YOUR GOAL ▸
Take every record and write it out again exactly, with no images included.

SUPPLIED RECORDS ▸
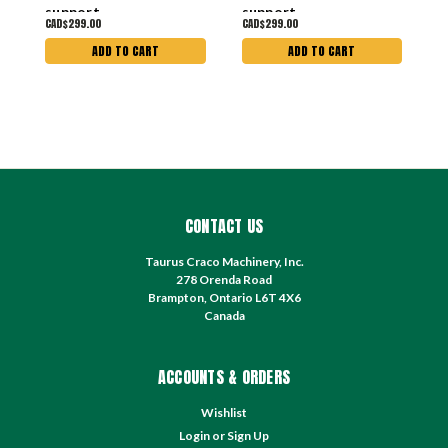
support
support
s
CAD$299.00
CAD$299.00
C
ADD TO CART
ADD TO CART
CONTACT US
Taurus Craco Machinery, Inc.
278 Orenda Road
Brampton, Ontario L6T 4X6
Canada
ACCOUNTS & ORDERS
Wishlist
Login
or
Sign Up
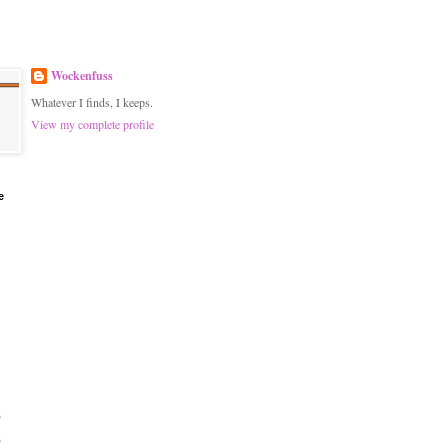
Wockenfuss
Whatever I finds, I keeps.
View my complete profile
e
)
)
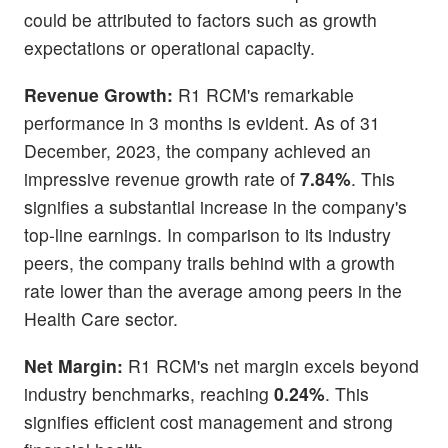
could be attributed to factors such as growth
expectations or operational capacity.
Revenue Growth:
R1 RCM's remarkable
performance in 3 months is evident. As of 31
December, 2023, the company achieved an
impressive revenue growth rate of
7.84%
. This
signifies a substantial increase in the company's
top-line earnings. In comparison to its industry
peers, the company trails behind with a growth
rate lower than the average among peers in the
Health Care sector.
Net Margin:
R1 RCM's net margin excels beyond
industry benchmarks, reaching
0.24%
. This
signifies efficient cost management and strong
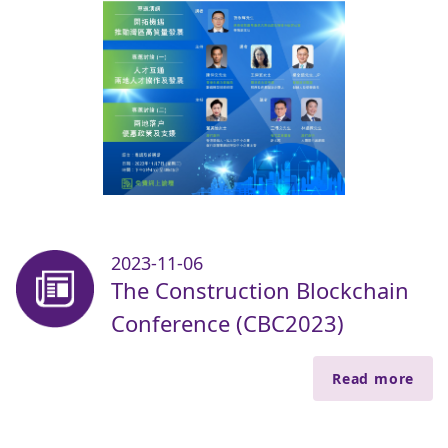
2023-11-06
The Construction Blockchain
Conference (CBC2023)
Read more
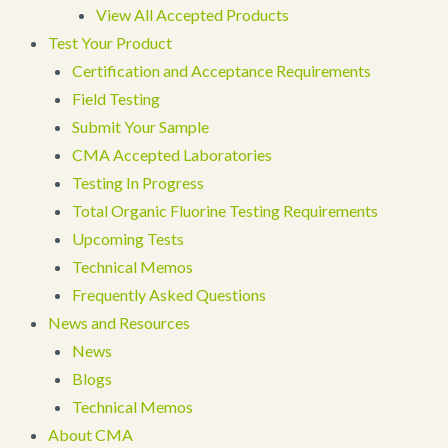
View All Accepted Products
Test Your Product
Certification and Acceptance Requirements
Field Testing
Submit Your Sample
CMA Accepted Laboratories
Testing In Progress
Total Organic Fluorine Testing Requirements
Upcoming Tests
Technical Memos
Frequently Asked Questions
News and Resources
News
Blogs
Technical Memos
About CMA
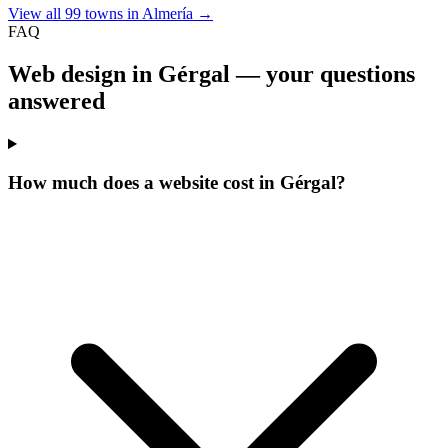
View all 99 towns in Almería →
FAQ
Web design in Gérgal —
your questions
answered
How much does a website cost in Gérgal?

THE COMPLETED TASK ▸
support
support
s
CAD$299.00
CAD$299.00
C
ADD TO CART
ADD TO CART
CONTACT US
Taurus Craco Machinery, Inc.
278 Orenda Road
Brampton, Ontario L6T 4X6
Canada
ACCOUNTS & ORDERS
Wishlist
Login
or
Sign Up
Wockenfuss
Whatever I finds, I keeps.
View my complete profile
e
)
)
could be attributed to factors such as growth
expectations or operational capacity.
Revenue Growth:
R1 RCM's remarkable
performance in 3 months is evident. As of 31
December, 2023, the company achieved an
impressive revenue growth rate of
7.84%
. This
signifies a substantial increase in the company's
top-line earnings. In comparison to its industry
peers, the company trails behind with a growth
rate lower than the average among peers in the
Health Care sector.
Net Margin:
R1 RCM's net margin excels beyond
industry benchmarks, reaching
0.24%
. This
signifies efficient cost management and strong
2023-11-06
The Construction Blockchain
Conference (CBC2023)
Read more
View All Accepted Products
Test Your Product
Certification and Acceptance Requirements
Field Testing
Submit Your Sample
CMA Accepted Laboratories
Testing In Progress
Total Organic Fluorine Testing Requirements
Upcoming Tests
Technical Memos
Frequently Asked Questions
News and Resources
News
Blogs
Technical Memos
About CMA
View all 99 towns in Almería →
FAQ
Web design in Gérgal —
your questions
answered
How much does a website cost in Gérgal?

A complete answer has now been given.